The notorious "Commando Order" was one of the major indictments of the Nurenberg Trial (see "The Anatomy of the Nurenberg Trials" pp 252-254 by Nurenberg prosecutor Telford Taylor). Numerous other war crimes trials also ensued. Some of those who carried out AND those who issued such orders were executed - by American war crimes tribunals. Others were condemned for simply acting as a conduit, transmitting such a heinous order. [As a footnote, people may remember that the sole charge against Kurt Waldheim was that, as a Lieutenant at a military headquarters, he simply re-transmitted such orders regarding British Commandos and Yugoslav partisans (he was not arrested in the post-war turmoil).]
Paul
I wrote:
>Here one risks belaboring the obvious but...
>In the absence of any international courts to provide rulings and given
>the amorality in certain legal circles this kind of nonsense was inevitable.
>
>Yoo's states that the Geneva conventions only apply under a set of very
>narrow circumstances: war between signatory recognized states, wearing
>uniforms, following the "rules of war". This is a flat out lie, easily
>shown by almost a century of legal findings *by the US government*. Did
>NLF wear uniforms in Vietnam? (was even N. Vietnam a recognized state?)
>Did the Nazis follow the "rules of war"? Why did we insist the Soviets
>were obliged by the Geneva Conventions when THEY fought the Taliban's
>precursor?
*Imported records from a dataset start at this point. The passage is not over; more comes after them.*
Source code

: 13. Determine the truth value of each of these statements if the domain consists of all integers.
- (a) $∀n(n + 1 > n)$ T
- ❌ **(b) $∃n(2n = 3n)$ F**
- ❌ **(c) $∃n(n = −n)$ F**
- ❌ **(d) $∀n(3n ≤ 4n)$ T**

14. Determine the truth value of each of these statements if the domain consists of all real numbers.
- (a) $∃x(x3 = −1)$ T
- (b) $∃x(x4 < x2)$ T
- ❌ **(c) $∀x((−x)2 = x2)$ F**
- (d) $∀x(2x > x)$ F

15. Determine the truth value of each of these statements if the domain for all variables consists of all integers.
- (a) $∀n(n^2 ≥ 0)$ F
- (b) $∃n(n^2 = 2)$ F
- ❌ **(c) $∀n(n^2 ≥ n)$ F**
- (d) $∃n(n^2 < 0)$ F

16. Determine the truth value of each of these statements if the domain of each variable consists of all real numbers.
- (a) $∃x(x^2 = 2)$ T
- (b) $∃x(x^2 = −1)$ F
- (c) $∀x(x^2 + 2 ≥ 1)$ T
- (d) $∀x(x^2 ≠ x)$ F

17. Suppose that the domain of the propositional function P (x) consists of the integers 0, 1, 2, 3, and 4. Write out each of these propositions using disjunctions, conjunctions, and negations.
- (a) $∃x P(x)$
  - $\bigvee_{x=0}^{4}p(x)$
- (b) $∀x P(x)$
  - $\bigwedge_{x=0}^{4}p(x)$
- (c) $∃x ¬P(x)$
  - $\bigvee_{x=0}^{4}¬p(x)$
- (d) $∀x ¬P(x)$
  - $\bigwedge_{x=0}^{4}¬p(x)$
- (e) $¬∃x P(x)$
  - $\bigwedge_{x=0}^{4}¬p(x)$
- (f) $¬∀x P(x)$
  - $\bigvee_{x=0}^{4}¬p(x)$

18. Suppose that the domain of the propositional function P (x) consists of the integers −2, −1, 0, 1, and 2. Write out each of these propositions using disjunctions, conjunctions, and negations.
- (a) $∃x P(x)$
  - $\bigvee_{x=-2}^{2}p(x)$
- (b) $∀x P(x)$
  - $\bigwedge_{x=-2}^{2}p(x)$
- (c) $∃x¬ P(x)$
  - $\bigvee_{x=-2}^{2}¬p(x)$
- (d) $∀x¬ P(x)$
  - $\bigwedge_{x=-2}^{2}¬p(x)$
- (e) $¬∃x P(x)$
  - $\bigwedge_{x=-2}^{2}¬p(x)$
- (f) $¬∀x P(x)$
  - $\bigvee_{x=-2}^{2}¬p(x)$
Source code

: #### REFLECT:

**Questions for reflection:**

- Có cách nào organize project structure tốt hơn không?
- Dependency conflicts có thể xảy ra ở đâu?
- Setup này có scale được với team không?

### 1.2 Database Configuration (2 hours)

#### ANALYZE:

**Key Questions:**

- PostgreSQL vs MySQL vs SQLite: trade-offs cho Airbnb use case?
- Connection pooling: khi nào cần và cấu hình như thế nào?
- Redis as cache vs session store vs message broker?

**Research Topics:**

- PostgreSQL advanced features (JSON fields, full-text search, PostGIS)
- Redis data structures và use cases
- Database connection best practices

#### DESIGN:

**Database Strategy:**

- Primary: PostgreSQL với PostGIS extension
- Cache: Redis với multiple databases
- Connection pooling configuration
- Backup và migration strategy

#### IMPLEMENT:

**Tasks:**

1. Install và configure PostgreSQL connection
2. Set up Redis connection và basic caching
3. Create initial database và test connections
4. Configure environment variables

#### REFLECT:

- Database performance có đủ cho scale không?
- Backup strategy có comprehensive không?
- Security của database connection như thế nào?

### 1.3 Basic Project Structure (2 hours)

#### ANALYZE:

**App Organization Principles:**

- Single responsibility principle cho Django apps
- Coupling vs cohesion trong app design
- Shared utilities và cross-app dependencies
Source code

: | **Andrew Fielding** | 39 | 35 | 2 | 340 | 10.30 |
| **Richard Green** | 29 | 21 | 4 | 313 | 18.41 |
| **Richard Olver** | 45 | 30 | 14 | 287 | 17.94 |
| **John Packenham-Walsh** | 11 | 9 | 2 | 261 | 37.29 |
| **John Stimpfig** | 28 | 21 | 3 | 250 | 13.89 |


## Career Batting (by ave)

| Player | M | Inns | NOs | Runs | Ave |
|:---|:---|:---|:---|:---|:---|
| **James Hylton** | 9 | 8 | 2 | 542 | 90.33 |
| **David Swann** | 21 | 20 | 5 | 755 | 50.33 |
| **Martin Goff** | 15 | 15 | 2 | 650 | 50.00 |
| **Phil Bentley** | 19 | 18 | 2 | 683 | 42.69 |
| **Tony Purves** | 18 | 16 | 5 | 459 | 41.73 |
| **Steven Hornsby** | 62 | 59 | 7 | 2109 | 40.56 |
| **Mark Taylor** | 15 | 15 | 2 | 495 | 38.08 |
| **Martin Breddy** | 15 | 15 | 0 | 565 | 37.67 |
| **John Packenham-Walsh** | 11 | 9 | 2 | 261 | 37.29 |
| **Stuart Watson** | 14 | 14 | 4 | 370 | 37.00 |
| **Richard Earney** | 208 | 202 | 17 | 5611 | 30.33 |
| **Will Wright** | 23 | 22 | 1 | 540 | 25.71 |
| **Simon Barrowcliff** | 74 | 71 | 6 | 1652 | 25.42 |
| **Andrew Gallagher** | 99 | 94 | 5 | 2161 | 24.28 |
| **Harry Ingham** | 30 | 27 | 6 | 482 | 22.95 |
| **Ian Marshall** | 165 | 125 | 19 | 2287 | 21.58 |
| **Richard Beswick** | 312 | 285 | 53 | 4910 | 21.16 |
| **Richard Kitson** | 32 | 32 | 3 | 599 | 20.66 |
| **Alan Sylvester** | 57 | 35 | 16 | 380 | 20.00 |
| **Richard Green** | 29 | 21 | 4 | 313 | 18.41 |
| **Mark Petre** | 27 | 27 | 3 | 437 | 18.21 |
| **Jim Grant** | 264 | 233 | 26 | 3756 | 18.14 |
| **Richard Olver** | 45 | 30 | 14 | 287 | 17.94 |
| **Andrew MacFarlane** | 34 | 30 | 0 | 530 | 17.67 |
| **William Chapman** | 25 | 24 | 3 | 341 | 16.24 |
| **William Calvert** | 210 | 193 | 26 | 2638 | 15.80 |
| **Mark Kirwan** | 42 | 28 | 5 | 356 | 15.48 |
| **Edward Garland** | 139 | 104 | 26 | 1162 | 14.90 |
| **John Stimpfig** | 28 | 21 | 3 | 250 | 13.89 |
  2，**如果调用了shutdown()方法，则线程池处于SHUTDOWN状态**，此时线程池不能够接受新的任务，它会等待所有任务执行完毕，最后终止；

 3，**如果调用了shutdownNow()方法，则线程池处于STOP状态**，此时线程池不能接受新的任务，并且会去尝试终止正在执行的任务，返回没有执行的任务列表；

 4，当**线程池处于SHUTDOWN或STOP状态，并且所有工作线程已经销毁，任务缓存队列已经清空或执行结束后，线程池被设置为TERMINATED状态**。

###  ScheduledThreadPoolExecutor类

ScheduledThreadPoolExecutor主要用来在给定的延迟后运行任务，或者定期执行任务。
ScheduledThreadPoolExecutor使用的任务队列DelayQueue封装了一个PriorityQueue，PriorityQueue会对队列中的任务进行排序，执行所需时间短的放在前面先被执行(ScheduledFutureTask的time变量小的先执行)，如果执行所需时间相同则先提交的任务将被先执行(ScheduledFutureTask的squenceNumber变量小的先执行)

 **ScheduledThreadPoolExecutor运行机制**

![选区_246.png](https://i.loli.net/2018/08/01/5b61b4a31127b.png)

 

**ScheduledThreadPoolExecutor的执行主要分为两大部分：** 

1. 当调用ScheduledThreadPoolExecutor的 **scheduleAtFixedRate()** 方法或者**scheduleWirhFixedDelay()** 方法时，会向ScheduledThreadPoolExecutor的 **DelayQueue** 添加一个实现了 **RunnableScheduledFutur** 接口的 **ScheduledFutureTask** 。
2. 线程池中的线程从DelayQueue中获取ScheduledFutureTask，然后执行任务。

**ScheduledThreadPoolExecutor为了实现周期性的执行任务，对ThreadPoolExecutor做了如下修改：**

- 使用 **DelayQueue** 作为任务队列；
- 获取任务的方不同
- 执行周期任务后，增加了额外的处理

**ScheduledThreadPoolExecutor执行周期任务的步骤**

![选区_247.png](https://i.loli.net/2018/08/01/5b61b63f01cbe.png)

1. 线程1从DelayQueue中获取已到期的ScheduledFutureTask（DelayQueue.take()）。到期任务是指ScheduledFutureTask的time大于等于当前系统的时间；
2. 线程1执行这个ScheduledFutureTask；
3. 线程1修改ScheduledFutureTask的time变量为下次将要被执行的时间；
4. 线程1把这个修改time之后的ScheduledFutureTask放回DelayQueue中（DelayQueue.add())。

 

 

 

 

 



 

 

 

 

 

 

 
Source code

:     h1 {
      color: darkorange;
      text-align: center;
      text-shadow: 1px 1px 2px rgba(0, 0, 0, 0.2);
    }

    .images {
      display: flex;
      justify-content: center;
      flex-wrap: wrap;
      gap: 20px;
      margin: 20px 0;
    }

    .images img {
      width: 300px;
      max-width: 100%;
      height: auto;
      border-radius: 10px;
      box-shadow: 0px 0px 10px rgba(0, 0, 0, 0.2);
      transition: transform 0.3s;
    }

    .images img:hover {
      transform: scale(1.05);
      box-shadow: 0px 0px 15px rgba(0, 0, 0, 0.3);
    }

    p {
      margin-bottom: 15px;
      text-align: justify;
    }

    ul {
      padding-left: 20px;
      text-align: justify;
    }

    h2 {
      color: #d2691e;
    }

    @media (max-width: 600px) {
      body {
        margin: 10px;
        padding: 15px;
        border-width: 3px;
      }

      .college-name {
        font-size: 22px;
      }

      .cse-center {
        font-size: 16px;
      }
The list goes on and on.
>
>Perhaps it is just best to remind ordinary Americans of one litmus
>test. In Hollywood's WWII films it was always the Nazis who said the
>Geneva Conventions didn't apply; the good guys always stuck up for
>them. Maybe that should be the point of nostalgia after D-Day and
>before we get to the commemorations next May of the end of WWII.